Cell and gene therapies, such as chimeric antigen receptor T cell therapies (CAR-T), have led to some miraculous cures that are transforming the clinical landscape for treating certain types of tumors, such as B cell lymphomas and various blood cancers. Despite its great promise, many barriers continue to limit the effectiveness of CAR-T therapies. One of the largest barriers is developing reliable potency assays for these cell-based medicines, which by nature are highly heterogeneous. An engineered lot will inevitably have a distribution of growth properties, cytolytic activity, gene expression patterns, and secretion profiles, and it is not clear which cell subpopulations are most correlated with positive clinical outcomes.
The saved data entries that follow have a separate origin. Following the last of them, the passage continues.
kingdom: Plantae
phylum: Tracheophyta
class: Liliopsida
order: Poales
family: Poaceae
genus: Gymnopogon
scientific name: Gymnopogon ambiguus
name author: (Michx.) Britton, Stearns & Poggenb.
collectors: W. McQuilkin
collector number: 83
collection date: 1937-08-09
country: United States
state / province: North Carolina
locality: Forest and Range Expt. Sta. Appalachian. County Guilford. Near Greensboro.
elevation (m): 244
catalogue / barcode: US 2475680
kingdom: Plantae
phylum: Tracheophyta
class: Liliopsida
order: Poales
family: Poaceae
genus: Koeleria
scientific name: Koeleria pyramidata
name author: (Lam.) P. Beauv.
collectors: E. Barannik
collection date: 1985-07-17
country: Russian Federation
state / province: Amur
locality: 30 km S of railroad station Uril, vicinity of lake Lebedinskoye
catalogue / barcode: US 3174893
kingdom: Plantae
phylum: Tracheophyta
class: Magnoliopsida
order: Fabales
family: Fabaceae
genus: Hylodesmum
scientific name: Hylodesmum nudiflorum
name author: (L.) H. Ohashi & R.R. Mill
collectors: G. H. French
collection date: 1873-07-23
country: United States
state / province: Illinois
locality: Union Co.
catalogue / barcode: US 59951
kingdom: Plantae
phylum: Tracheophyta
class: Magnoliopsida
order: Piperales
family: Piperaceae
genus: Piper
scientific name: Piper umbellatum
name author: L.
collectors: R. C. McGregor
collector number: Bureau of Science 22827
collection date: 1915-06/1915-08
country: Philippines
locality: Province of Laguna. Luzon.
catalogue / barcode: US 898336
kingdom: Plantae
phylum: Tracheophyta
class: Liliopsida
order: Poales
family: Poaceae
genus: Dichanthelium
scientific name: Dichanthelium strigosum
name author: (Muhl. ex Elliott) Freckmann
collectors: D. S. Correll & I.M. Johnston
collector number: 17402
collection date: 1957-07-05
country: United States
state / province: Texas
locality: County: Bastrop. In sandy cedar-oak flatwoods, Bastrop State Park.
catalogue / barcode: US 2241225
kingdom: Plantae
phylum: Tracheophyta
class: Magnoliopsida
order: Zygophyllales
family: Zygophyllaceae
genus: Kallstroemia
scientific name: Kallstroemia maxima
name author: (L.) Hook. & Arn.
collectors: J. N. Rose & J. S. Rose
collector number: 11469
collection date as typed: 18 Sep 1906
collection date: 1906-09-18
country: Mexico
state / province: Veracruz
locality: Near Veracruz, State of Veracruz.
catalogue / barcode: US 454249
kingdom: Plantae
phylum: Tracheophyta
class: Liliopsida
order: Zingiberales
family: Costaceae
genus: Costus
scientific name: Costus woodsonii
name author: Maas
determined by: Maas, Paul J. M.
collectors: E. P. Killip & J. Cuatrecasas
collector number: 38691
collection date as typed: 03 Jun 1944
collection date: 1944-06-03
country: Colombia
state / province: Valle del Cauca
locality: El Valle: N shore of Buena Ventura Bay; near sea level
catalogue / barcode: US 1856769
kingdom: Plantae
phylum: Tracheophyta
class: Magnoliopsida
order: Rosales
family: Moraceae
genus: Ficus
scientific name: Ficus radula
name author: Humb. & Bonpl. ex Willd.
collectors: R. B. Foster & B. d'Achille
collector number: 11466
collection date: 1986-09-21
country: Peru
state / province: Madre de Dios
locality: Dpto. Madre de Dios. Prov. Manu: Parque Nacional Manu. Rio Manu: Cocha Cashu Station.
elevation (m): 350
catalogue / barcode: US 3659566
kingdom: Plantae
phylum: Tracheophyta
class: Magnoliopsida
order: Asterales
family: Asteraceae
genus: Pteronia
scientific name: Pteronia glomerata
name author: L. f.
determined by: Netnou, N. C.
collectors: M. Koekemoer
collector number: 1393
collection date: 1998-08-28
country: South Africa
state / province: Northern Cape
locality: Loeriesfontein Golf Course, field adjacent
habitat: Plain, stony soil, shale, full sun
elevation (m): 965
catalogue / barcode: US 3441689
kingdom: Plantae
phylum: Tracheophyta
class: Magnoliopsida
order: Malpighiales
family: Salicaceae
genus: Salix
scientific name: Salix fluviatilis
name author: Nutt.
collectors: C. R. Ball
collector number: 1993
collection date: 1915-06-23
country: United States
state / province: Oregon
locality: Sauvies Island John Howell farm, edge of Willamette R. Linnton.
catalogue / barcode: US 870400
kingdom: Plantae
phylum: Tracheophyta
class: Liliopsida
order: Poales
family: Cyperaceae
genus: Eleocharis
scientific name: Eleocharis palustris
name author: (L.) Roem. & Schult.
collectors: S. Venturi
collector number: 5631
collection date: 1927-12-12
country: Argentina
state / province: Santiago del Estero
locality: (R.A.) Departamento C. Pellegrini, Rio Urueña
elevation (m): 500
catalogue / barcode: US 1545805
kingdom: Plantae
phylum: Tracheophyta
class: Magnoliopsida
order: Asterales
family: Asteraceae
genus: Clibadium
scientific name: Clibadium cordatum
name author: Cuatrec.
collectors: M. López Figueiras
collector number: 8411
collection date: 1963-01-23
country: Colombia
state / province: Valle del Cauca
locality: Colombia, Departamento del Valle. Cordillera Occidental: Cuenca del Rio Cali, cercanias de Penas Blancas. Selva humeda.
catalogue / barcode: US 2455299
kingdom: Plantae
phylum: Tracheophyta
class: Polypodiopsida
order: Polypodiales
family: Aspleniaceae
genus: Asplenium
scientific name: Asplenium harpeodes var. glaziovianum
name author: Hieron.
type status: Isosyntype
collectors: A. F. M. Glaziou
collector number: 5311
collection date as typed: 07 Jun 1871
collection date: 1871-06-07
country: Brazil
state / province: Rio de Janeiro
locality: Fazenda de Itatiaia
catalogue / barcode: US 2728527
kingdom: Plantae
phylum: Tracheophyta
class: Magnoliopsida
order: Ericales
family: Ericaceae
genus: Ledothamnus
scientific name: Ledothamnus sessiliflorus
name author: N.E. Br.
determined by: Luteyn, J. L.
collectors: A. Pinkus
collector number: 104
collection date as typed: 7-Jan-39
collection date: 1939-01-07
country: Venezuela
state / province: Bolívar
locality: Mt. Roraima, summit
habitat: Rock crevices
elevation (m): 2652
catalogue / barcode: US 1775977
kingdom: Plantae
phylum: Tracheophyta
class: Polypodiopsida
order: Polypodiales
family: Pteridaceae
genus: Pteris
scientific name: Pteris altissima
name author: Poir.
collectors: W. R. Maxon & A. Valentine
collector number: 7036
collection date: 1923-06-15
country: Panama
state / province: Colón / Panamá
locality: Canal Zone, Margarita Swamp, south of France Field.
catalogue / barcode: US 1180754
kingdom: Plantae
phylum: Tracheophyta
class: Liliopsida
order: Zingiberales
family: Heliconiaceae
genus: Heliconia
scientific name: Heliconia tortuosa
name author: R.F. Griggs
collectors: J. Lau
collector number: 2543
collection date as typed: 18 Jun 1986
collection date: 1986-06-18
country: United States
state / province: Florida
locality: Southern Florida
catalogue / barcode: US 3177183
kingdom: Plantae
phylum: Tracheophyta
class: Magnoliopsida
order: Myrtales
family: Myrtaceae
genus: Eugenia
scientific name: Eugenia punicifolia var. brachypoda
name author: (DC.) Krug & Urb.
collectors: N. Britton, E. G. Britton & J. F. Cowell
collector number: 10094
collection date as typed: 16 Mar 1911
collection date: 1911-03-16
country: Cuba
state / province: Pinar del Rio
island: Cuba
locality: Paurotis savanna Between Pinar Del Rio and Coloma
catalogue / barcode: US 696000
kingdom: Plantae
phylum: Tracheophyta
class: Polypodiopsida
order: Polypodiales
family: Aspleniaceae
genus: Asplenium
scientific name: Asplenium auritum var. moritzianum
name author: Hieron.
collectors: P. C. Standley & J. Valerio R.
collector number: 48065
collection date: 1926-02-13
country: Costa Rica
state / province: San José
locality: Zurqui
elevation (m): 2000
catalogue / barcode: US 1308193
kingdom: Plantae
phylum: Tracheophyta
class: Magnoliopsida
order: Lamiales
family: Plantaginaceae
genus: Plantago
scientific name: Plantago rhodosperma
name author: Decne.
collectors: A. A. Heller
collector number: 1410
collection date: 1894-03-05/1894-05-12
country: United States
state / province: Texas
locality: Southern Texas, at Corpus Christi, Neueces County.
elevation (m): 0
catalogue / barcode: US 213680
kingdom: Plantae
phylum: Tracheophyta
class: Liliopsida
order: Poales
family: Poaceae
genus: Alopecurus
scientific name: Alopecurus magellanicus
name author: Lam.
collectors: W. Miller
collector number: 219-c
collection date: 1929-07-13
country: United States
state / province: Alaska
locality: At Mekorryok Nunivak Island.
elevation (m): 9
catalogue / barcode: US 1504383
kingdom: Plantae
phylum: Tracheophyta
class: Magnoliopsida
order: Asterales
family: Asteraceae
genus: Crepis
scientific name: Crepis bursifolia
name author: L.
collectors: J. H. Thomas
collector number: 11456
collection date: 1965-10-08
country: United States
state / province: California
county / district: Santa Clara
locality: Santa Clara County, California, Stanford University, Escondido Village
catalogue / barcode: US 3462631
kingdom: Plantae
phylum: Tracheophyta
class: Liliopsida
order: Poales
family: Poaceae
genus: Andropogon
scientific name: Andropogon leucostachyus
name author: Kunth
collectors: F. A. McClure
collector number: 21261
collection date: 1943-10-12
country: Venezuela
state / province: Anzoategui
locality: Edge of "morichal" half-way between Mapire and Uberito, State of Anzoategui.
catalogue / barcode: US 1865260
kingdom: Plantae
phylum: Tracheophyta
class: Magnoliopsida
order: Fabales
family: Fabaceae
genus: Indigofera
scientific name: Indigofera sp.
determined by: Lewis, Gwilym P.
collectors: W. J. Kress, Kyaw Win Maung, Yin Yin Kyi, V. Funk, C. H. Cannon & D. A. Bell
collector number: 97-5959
Since each lot of drug uses a patient’s own cells, drug testing must be performed on every patient, which magnifies the need for reliable potency assays. In this talk, I will summarize the current status and future directions of the field of quality control analysis of cell based medicines, while focusing on the emergence of single cell based functional screening tools that can measure the cytolytic properties of individual T cells. In particular, I will summarize our recent results on a platform that we are developing at Celldom, which uses a high density microwell array and high throughput image analysis techniques to analyze the statistical distribution of T-cell cytolytic properties across a range of effector to target ratios (E:T). I will also describe the applications of our functional single cell screening tools in other applications, such as BCR and TCR discovery, cell line development, and drug resistance testing for applications in patient stratification.
1. Discuss the different types of quality control metrics and manufacturing controls required for hetereogeneous cell based medicines.
2. Discuss the importance of multi-parameter methods for characterizing single effector cells in cocultures.
3. Describe the importance of quantifying rare cell responses in a sample, and their effect on clinical outcomes.